Bundesregierung: Drohungen helfen nicht weiter

Die Bundesregierung setzt allerdings weiter auf das Flüchtlingsabkommen mit der Türkei. Nach der Drohung des türkischen Präsidenten Recep Tayyip Erdogan, die Grenzen für Flüchtlinge wieder zu öffnen, sagte die stellvertretende Regierungssprecherin Ulrike Demmer: „Die EU-Türkei-Vereinbarung betrachten wir als gemeinsamen Erfolg.“

Die Fortsetzung des Abkommens liege im Interesse aller Beteiligten, sagte Demmer. „Drohungen auf beiden Seiten helfen da nicht weiter. Wo es Schwierigkeiten gibt, müssen wir die ausräumen.“

Flüchtlingspakt gilt seit März

Eine Sprecherin des Auswärtigen Amts sagte, die Bundesregierung habe nach wie vor Interesse an einer engen Zusammenarbeit mit der Türkei. Kritik etwa am Umgang mit der Pressefreiheit ändere nichts daran, dass man im Dialog bleiben wolle. Fakt sei, dass sich beide Seiten an die geschlossene Vereinbarung hielten.

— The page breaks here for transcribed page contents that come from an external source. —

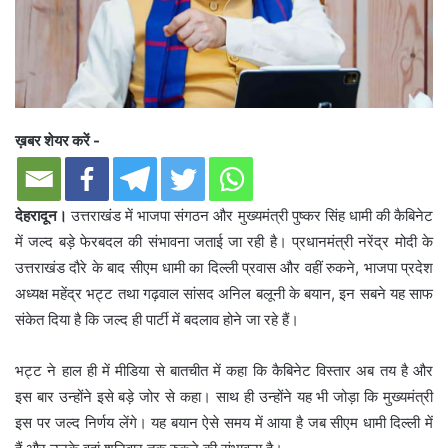
ख़बर शेयर करें -
देहरादून।
उत्तराखंड में भाजपा संगठन और मुख्यमंत्री पुष्कर सिंह धामी की कैबिनेट
में जल्द बड़े फेरबदल की संभावना जताई जा रही है। प्रधानमंत्री नरेंद्र मोदी के
उत्तराखंड दौरे के बाद सीएम धामी का दिल्ली प्रवास और वहीं रुकने, भाजपा प्रदेश
अध्यक्ष महेंद्र भट्ट तथा गढ़वाल सांसद अनिल बलूनी के बयान, इन सबने यह साफ
संकेत दिया है कि जल्द ही पार्टी में बदलाव होने जा रहे हैं।
भट्ट ने हाल ही में मीडिया से बातचीत में कहा कि कैबिनेट विस्तार अब तय है और
इस बार उन्होंने इसे बड़े जोर से कहा। साथ ही उन्होंने यह भी जोड़ा कि मुख्यमंत्री
इस पर जल्द निर्णय लेंगे। यह बयान ऐसे समय में आया है जब सीएम धामी दिल्ली में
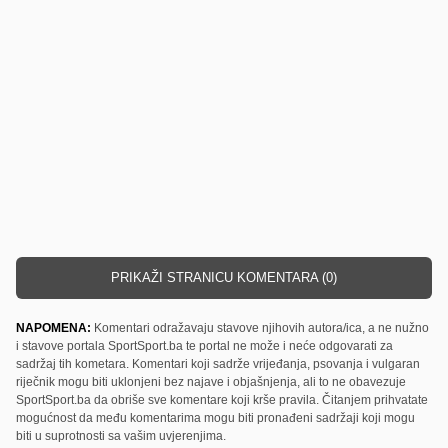
PRIKAŽI STRANICU KOMENTARA (0)
NAPOMENA:
Komentari odražavaju stavove njihovih autora/ica, a ne nužno
i stavove portala SportSport.ba te portal ne može i neće odgovarati za
sadržaj tih kometara. Komentari koji sadrže vrijeđanja, psovanja i vulgaran
riječnik mogu biti uklonjeni bez najave i objašnjenja, ali to ne obavezuje
SportSport.ba da obriše sve komentare koji krše pravila. Čitanjem prihvatate
mogućnost da među komentarima mogu biti pronađeni sadržaji koji mogu
biti u suprotnosti sa vašim uvjerenjima.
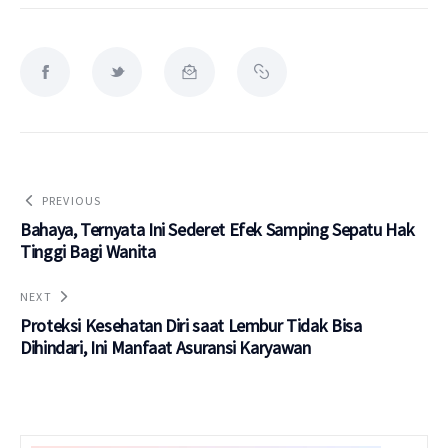
PREVIOUS
Bahaya, Ternyata Ini Sederet Efek Samping Sepatu Hak
Tinggi Bagi Wanita
NEXT
Proteksi Kesehatan Diri saat Lembur Tidak Bisa
Dihindari, Ini Manfaat Asuransi Karyawan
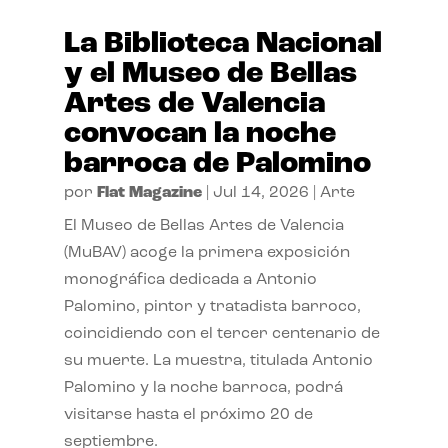
La Biblioteca Nacional
y el Museo de Bellas
Artes de Valencia
convocan la noche
barroca de Palomino
por
Flat Magazine
|
Jul 14, 2026
|
Arte
El Museo de Bellas Artes de Valencia
(MuBAV) acoge la primera exposición
monográfica dedicada a Antonio
Palomino, pintor y tratadista barroco,
coincidiendo con el tercer centenario de
su muerte. La muestra, titulada Antonio
Palomino y la noche barroca, podrá
visitarse hasta el próximo 20 de
septiembre.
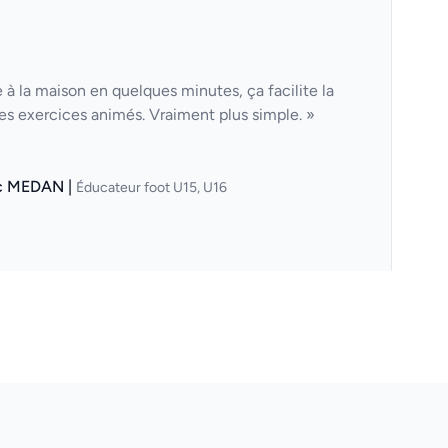
à la maison en quelques minutes, ça facilite la
des exercices animés. Vraiment plus simple. »
c MEDAN |
Éducateur foot U15, U16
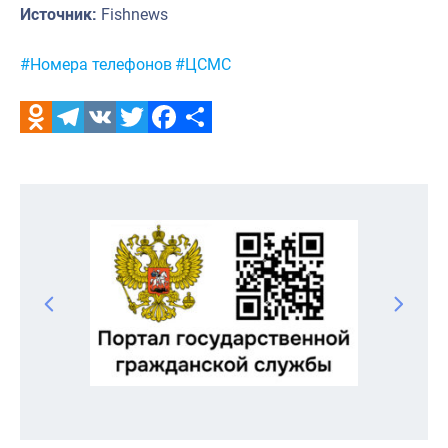
Источник:
Fishnews
Метки:
#Номера телефонов
#ЦСМС
Odnoklassniki
Telegram
VK
Twitter
Facebook
Отправить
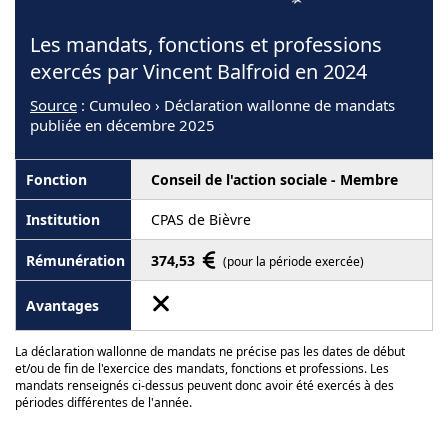
Les mandats, fonctions et professions
exercés par Vincent Balfroid en 2024
Source
: Cumuleo › Déclaration wallonne de mandats
publiée en décembre 2025
Conseil de l'action sociale - Membre
CPAS de Bièvre
374,53
(pour la période exercée)
La déclaration wallonne de mandats ne précise pas les dates de début
et/ou de fin de l'exercice des mandats, fonctions et professions. Les
mandats renseignés ci-dessus peuvent donc avoir été exercés à des
périodes différentes de l'année.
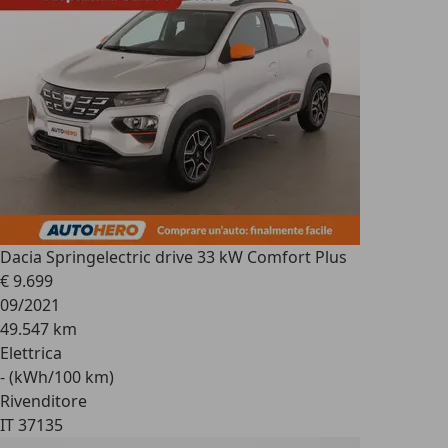
Dacia Spring
electric drive 33 kW Comfort Plus
€ 9.699
09/2021
49.547 km
Elettrica
- (kWh/100 km)
Rivenditore
IT 37135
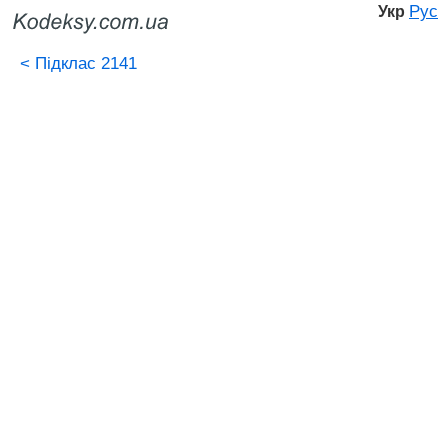
Рус
Укр
<
Підклас 2141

Der im März geschlossene Flüchtlingspakt zwischen der Türkei und der EU sieht unter anderem vor, dass die EU alle Migranten, die illegal über die Türkei auf die griechischen Inseln kommen, zurückschicken kann. Im Gegenzug hat die EU unter anderem zugesagt, nach Erfüllung von 72 Voraussetzungen die Visumpflicht für türkische Staatsbürger aufzuheben.

Die EU-Kommission will nicht über mögliche Folgen einer Grenzöffnung durch die Türkei spekulieren. „Wir arbeiten für den Erfolg des Abkommens zwischen der EU und der Türkei“, kommentierte ein Sprecher am Freitag in Brüssel. Zu „hypothetischen Szenarien“ äußere man sich nicht.

Mehrheit der Deutschen für Abbruch der Verhandlungen mit Türkei

Laut einer Umfrage sind auch immer mehr Deutsche für einen Abbruch der EU-Beitrittsverhandlungen mit der Türkei. Inzwischen hielten es 56 Prozent der Bundesbürger für richtig, die Gespräche mit der Türkei wegen der dortigen innenpolitischen Entwicklung abzubrechen, heißt es in dem am Freitag veröffentlichten ZDF-„Politbarometer“.

Vor zwei Wochen seien es noch 45 Prozent gewesen. Für ein Abwarten der weiteren Entwicklung in der Türkei plädierten der Umfrage zufolge nun nur noch 35 Prozent. Vor zwei Wochen seien dies noch 46 Prozent gewesen. Der Anteil derjenigen, die die Verhandlungen auf jeden Fall fortsetzen wollen, blieb dagegen mit acht Prozent - nach sieben Prozent vor zwei Wochen - relativ stabil.

EU-Parlament für Einfrieren der Gespräche

Mit großer Mehrheit hatte das Europaparlament am Donnerstag ein vorübergehendes Einfrieren der EU-Beitrittsgespräche mit der Türkei gefordert. Von 623 Parlamentariern stimmten 479 dafür, nicht weiter mit Ankara über offene Verhandlungskapitel zu sprechen und keine neuen Kapitel zu eröffnen.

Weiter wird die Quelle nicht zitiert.